Eventually, the internal conflicts of these Hellenistic kingdoms spelled their doom. Yet another conqueror came along and took them down one by one. Unlike the Greeks, this new regime had avoided for a long time the fatal pitfall of internal bickering and thereby created the most powerful and long-lasting empire yet in Western Civilization. These conquerors were, of course, the Romans who began incorporating the Hellenistic Greek world into their realm around 200 BCE. Henceforth, Roman and Greek civilization would merge to form "Greco-Roman" culture, the hybrid we know as classical antiquity. [Click here for more information about the Hellenistic Literature and the Post-Classical Age.]
The history of Greece is a tale of glory and folly, of inordinate success and incalculable waste.
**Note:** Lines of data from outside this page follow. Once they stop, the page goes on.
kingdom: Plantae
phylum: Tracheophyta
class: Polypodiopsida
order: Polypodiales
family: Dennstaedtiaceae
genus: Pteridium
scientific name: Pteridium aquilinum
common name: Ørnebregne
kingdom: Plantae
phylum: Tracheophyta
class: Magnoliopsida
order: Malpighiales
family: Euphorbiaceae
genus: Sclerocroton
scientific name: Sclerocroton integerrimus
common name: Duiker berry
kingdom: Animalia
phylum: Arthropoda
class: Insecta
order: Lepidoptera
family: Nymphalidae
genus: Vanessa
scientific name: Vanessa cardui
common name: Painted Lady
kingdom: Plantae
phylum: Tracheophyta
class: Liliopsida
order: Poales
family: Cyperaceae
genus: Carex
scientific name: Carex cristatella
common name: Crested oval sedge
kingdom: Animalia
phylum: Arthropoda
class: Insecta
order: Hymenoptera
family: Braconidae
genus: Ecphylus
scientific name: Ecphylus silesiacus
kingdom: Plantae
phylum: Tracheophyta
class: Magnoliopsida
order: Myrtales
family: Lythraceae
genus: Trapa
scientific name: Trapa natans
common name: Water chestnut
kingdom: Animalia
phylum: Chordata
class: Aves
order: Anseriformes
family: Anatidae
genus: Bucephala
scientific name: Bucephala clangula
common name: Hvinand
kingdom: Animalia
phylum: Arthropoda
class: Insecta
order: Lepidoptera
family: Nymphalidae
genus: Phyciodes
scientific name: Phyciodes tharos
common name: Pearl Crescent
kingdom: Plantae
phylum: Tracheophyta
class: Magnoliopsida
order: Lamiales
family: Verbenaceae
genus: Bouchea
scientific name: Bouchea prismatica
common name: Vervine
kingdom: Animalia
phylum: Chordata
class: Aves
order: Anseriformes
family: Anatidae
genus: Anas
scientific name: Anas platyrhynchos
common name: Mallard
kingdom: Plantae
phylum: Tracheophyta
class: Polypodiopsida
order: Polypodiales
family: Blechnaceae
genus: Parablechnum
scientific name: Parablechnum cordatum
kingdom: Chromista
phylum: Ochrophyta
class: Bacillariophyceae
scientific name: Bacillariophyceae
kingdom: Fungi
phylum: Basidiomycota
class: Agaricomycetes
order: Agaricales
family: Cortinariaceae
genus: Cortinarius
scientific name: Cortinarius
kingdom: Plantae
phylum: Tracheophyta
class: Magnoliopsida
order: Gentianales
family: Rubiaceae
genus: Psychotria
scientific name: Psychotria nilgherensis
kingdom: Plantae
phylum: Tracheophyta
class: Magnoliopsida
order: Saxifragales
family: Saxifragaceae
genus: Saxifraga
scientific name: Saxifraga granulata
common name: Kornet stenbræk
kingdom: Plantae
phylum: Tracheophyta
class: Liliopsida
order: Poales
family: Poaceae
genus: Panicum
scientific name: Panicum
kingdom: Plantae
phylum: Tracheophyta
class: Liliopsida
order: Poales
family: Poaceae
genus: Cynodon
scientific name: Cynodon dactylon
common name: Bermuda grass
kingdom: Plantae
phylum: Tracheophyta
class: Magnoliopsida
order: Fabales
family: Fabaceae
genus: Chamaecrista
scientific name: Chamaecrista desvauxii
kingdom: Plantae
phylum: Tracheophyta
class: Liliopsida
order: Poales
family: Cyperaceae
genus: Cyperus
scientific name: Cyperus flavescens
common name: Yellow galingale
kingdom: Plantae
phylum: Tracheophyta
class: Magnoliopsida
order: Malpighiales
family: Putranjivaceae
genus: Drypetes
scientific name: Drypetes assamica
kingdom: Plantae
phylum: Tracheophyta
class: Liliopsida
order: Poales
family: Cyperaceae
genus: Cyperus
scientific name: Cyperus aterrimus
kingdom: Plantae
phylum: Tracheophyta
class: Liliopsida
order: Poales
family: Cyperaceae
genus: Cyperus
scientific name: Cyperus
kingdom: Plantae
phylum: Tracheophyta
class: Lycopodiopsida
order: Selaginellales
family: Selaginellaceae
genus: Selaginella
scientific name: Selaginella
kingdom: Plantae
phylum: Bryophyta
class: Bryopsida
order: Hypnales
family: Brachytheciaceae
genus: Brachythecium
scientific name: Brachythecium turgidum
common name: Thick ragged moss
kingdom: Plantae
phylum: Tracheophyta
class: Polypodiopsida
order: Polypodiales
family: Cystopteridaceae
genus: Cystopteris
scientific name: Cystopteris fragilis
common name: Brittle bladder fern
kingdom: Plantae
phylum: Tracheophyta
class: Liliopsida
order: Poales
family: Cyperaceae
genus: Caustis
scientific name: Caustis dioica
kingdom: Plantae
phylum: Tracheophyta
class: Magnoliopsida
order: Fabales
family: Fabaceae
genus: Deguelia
Perhaps because our strengths as humans almost invariably come from the same sources as our weaknesses—to wit, the blindness that leads many to be taken in by others also makes them brave in the face of overwhelming danger—the same things that had fostered the civilization of the ancient Greeks precipitated its fall, their unwavering belief in themselves and the conviction that their ways were the right ways, the best ways, and finally the only ways. In particular, the greed that drove the Peloponnesian War and fomented all its disasters for Athens and Greece alike was part and parcel of the Athenians' determination to improve themselves and their way of life. That is, the fire that sparked the Classical Age also incinerated it.
Likewise, the Greeks' visionary art with all its grandeur and glory is tightly bound up with the egotism that led them early on to trust their own divine instincts but then also to underestimate the power of "barbarians" and eventually fall to beings they looked down upon as inferior. The Parthenon is a perfect example of how this all worked. It is a temple designed to please the human eye, not some god looking down from above. It is a three-dimensional reflection of the humanism that pervaded classical Greek thought, the soul sister of Greek philosophy which saw truth as what appealed to the mind, meaning the human mind. Raised out of the very bedrock of Greece, this magnificent edifice proclaims the greatness of our species and at the same time its ruins today show just how great we really are.
The Greeks built their civilization, a culture outstripping all previous ones in Western Europe, from the thin soil of their homeland, and then threw it all away fighting among themselves over those same dusty stones. In the end, their sense of self-worth was both their triumph and their downfall. It makes sense, then, that tragedy is one of their most enduring achievements.